If you feel as groggy as I do on this rainy Monday, perhaps you’d just like to stare longingly at this lovely piece of food porn sent in by faithful blog reader Deb.
Deb promised to make something this weekend and send me a picture of it for my Fridge Magnet Flickr page, which has lately been neglected. If you’ve got any great food pics, e-mail them to me at email@example.com or join my Flickr group.
This is rigatoni with chicken sausage and Parmesan cheese, served with a salad of asparagus, cherry tomatoes, crispy prosciutto, fresh basil and a lemon vinaigrette. That salad makes me drool.
I passed up the barbecued chicken this weekend in favor of barbecued country-style pork ribs. I’ve lately been working on perfecting my country-style rib recipe and I think I’m there. One of my favorite things about this dish is the affordability. I fed about 10 friends on Saturday night with $15 worth of ribs, and nobody went hungry.
I’ll attach my recipe below. Someone asked for my red-skinned potato salad recipe, but I need to work on the ratios of ingredients. I’ll pin that down and post that recipe later.

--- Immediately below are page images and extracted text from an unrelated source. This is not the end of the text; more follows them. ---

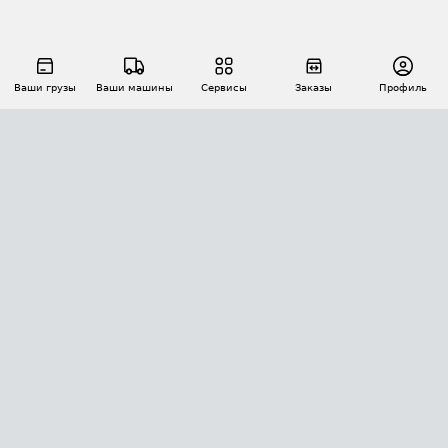
Ваши грузы
Ваши машины
Сервисы
Заказы
Профиль
АВТОМАТИЗАЦИЯ ПЕРЕВОЗОК
Площадки
Заказы
Торги
Тендеры
АТИ-Доки
GPS-мониторинг
АТИ Мессенджер
Цепочки грузов
API ATI.SU
ПОЛЕЗНОЕ
Расчет расстояний
БЕЗОПАСНОСТЬ
Академия ATI.SU
ATI.SU о безопасности
Звезды ATI.SU на вашем сайте
КОНТАКТЫ И ТАРИФЫ
Памятка по проверке контрагентов
Индекс ATI.SU FTL РФ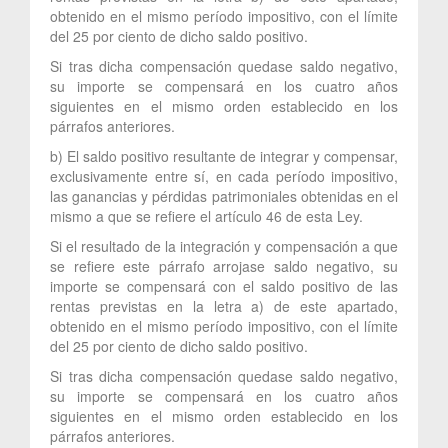
obtenido en el mismo período impositivo, con el límite
del 25 por ciento de dicho saldo positivo.
Si tras dicha compensación quedase saldo negativo,
su importe se compensará en los cuatro años
siguientes en el mismo orden establecido en los
párrafos anteriores.
b) El saldo positivo resultante de integrar y compensar,
exclusivamente entre sí, en cada período impositivo,
las ganancias y pérdidas patrimoniales obtenidas en el
mismo a que se refiere el artículo 46 de esta Ley.
Si el resultado de la integración y compensación a que
se refiere este párrafo arrojase saldo negativo, su
importe se compensará con el saldo positivo de las
rentas previstas en la letra a) de este apartado,
obtenido en el mismo período impositivo, con el límite
del 25 por ciento de dicho saldo positivo.
Si tras dicha compensación quedase saldo negativo,
su importe se compensará en los cuatro años
siguientes en el mismo orden establecido en los
párrafos anteriores.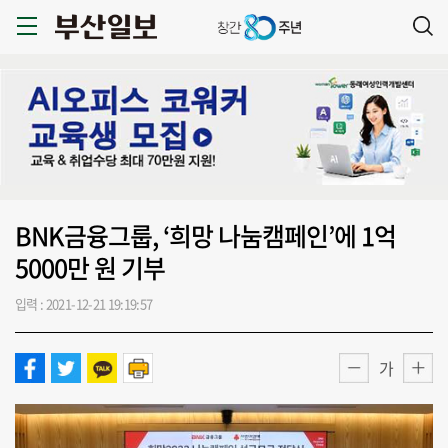
BNK금융그룹, ‘희망 나눔캠페인’에 1억
5000만 원 기부
입력 : 2021-12-21 19:19:57
가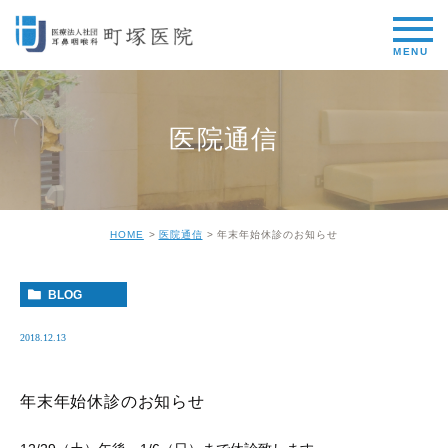
医院通信
HOME
医院通信
年末年始休診のお知らせ
BLOG
2018.12.13
年末年始休診のお知らせ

BBQ Country-Style Pork Ribs
One package ribs (about 4 pounds)
One large Vidalia onion
One bottle good barbecue sauce (I prefer Cattlemen’s and Stubbs) plus one cup
2 Tbsp. oil
Preheat oven to 325.
If the ribs are too large for you, cut them into thirds.
In a large Dutch oven, heat oil and brown ribs quickly on the outside. If you do not have a Dutch oven, brown the ribs in a skillet, then move to a 13-by-9-inch glass or metal baking dish.
Slice onion into thick slices, about 1/2-inch. Place in pan with ribs. Pour an entire bottle of BBQ sauce over ribs. Add about 1 Tbsp. hot water to bottle, replace cap and shake well. Pour over ribs.
Cover ribs with lid or aluminum foil and bake for an hour and a half at 325. Remove from oven and test for tenderness. If not tender enough, return to oven and check in 15-minute increments until done.
Pour off liquid and coat ribs with more barbecue sauce. Return to oven uncovered until sauce has baked onto the ribs.